あ、ちなみにテオのフルネームはテオ・キーツ。ここで世話になっている俺のフルネームはロベルト・キーツである。それはそれでちょっと変だなと思っている。違和感的な意味で。赤松和朋やいうてんねん的な意味で。
「ほな苦くない魚があったら食う?」
「苦くない魚があるなら食べてみたいな」
そんなテオの言葉に、俺は小さく頷いた。
「あれ、ロベルト?」
「罠置いて帰ろか」
「罠?」
庭先に放置されていた魚用の罠をこっそり持ってきていたので、置いて帰ることにした。
この罠に魚がかかっていれば明日は魚が食べられる。

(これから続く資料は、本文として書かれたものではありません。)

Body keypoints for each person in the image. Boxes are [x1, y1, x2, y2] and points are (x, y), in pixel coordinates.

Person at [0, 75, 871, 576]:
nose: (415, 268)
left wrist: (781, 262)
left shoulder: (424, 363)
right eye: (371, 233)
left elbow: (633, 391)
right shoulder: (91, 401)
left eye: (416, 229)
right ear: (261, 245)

かかっていなくても、明日は絶対に魚を釣ってやる。
「ここにいる魚はきっと全部苦いと思うけどなぁ」
テオは渋々といった様子で罠の準備を手伝ってくれていた。
・・・・・
「おいしい! ロベルトこれおいしい!」
その日の夕飯時、テオは興奮した様子でむかごの炊き込みご飯を頬張っている。
魚用の罠を仕掛けた後、家に帰った俺はテオの母親に頼んでキッチンに入らせてもらった。
案の定米だけは大量にあったので、米とむかごと塩と、あとほんの少しの酒を入れてシンプルな炊き込みご飯に仕上げた。

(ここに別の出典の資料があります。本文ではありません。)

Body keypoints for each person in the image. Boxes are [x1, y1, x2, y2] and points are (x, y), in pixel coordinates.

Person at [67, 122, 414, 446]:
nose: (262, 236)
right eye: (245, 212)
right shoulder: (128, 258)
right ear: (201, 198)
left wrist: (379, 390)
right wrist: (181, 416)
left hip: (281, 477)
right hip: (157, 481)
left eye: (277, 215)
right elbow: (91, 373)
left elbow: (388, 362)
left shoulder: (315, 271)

俺としてはもうちょっと手の込んだものを作りたかったのだが、どの食材が貴重なのかが分からないしあんまり勝手に使ってしまうのも申し訳ないのでシンプルに。
しかし味のないあのどろどろとした謎の料理と化していた米がここまでふっくら炊けたのは、我ながら上出来だと思う。
皆喜んで食べてくれているし。
ちなみにほうれん草みたいな草……野菜はサラダにして、キノコのほうはニンニクと鷹の爪があったのでペペロンチーノ味炒めにした。そっちも皆喜んでくれていた。
「明日はロベルトが苦くない魚を食べさせてくれるんだって!」
と、にっこにこでテオが言う。
「楽しみだな」
にっこにこのテオに向けて、テオの父親が笑った。
「ロベルト、ちょっとおいで」
夕食後、テオの父親に声をかけられた。
外はもう薄暗いというのに、どこかに連れて行かれるらしい。
不可思議な飯に対して何か言われるのだろうか、それとも魚はやめておけと言われるのだろうか。

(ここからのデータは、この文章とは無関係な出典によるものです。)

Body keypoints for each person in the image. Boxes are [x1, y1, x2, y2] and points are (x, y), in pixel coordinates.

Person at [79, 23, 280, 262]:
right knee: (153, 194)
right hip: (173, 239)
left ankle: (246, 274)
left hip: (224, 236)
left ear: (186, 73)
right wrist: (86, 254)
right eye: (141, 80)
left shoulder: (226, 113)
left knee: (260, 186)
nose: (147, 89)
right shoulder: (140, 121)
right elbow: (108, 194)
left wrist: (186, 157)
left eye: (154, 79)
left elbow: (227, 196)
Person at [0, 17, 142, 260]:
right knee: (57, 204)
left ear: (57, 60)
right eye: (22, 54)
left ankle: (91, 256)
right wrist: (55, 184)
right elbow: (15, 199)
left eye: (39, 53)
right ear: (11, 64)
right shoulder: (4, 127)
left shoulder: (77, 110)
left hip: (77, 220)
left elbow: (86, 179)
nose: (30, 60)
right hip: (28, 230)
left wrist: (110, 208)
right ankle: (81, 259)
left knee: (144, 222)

「きちんと手続きが済んだから、お前は今日から名実ともに俺の息子になった」
「ああ、はい」
「だから、あまり気を遣わなくていい」
「えと、はい」
ほんの少し緊張しながら返事をしていたのがバレたのだろう、テオの……いや、父親はくすりと苦笑を零していた。
「それはいいとして、お前に見せたいものがあるんだ」
「見せたいもの?」
父親が連れてきてくれたのは、庭の片隅にある大きな蔵のような建物だった。
扉の前にある宝石に魔力を込めてくれというので、手をかざしてみる。するとその場が明るくなった。
あの宝石は飾りじゃなく照明だったようだ。家の周辺には火を灯すタイプのランプしかないので知らなかったが。
「これなんだが、何か分かるかい?」
父親の言葉を聞いた俺は、蔵の中に足を一歩踏み入れる。
そして、そこにあった物を見てしばらく思いっ切り口を開けたまま目を見開いていた。
きっとものすごくアホ面だったに違いない。